Two major pieces of economic news last week were that the U.S. has made literally zero progress in the past month in fighting unemployment or, over the past three months, in moving the economy onto a reasonable growth trajectory. Specifically, the official unemployment rate for January was 7.9 percent, up slightly from last December, at 7.8 percent, while GDP growth fell slightly, by 0.1 percent, over the last three months of 2012.

These figures would be bad enough on their own, but they are worse still when considered in a broader context. According to National Bureau of Economic Research, the official arbiters of when recessions begin and end in the U.S., we are now fully 3 ½ years past when the Great Recession ended. With all previous U.S. recessions since World War II, when you are 3 ½ years past when the recession ended, you could count on the fact that the recession had really, truly ended. That’s not the case this time, as these most recent anemic numbers on GDP growth and unemployment underscore.

The graphs below give a fuller sense of just how weak this recovery has been. The first set of figures compares this “recovery” from the Great Recession with the experiences of the previous eight recessions since 1953 in terms of unemployment and economic growth. The figures show the average unemployment and GDP growth rates for the first three full years after the Great Recession, as well as the average for the previous eight recessions.

:::

- **TASK A**: List every percentage figure that the passage on the weak U.S. recovery gives.
- **TASK B**: In the passage on the weak U.S. recovery, which organization is named as the official arbiter of when U.S. recessions begin and end?
- **TASK C**: Write the next few sentences of the passage on the weak U.S. recovery, picking up after its final sentence.

:::

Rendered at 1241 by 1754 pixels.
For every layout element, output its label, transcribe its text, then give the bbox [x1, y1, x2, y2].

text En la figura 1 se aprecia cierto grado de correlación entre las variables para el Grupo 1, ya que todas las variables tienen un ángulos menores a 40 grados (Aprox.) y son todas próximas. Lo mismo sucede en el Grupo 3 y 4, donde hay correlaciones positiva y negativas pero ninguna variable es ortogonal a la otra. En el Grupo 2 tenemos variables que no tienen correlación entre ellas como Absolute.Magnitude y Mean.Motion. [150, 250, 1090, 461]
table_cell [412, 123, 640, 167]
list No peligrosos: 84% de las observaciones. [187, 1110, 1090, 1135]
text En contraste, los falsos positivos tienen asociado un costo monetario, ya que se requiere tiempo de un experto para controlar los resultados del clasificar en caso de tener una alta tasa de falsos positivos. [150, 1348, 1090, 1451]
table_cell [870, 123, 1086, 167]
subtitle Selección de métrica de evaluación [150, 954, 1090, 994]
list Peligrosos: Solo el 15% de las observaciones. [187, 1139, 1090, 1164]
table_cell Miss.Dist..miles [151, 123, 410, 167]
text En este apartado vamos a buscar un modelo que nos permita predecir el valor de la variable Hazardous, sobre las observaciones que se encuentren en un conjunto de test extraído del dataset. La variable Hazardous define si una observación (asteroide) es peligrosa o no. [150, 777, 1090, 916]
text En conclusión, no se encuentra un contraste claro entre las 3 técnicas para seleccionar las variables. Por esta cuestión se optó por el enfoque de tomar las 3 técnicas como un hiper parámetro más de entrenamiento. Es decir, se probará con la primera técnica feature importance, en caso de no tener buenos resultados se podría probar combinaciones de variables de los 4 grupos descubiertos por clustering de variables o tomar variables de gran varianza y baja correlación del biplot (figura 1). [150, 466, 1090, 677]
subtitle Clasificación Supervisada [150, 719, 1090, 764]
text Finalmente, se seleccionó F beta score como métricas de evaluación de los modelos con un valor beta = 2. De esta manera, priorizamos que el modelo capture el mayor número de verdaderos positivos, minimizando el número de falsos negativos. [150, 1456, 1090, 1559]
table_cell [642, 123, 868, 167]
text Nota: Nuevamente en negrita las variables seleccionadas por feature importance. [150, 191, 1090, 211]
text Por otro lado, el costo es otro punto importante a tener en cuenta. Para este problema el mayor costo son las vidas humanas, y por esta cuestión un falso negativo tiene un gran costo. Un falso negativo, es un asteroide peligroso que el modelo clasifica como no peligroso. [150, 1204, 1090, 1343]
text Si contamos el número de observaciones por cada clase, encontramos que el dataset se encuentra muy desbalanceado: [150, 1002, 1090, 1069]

:::

- **FINAL RESULT A**: 7.9 percent, 7.8 percent, 0.1 percent

- **FINAL RESULT B**: The National Bureau of Economic Research.

- **FINAL RESULT C**:
As we see, for the first three years since the Great Recession officially ended in the second quarter of 2009, average unemployment was 9.2 percent. This compares with the average unemployment rate three years after the previous eight recessions, at 6.3 percent. In terms of GDP growth, the average quarterly economic growth rate since the most recent recession officially ended was 2.3 percent. This compares with the average rate coming out of the previous eight recessions of 4.5 percent.

How big a deal is it that the average unemployment rate three years after the recession ended was 9.2 percent as opposed to 6.3 percent, and that average growth was 2.3 percent rather than 4.5 percent?

Between July 2009 and June 2012—the three year span after the Great Recession ended—there were, on average, 155 million people in the labor force. If 6.3 percent of these people had been unemployed as opposed to 9.2 percent on average—i.e. if 93.7 percent had jobs as opposed to 91.8 percent—that would mean 4.5 million more people would have been holding jobs.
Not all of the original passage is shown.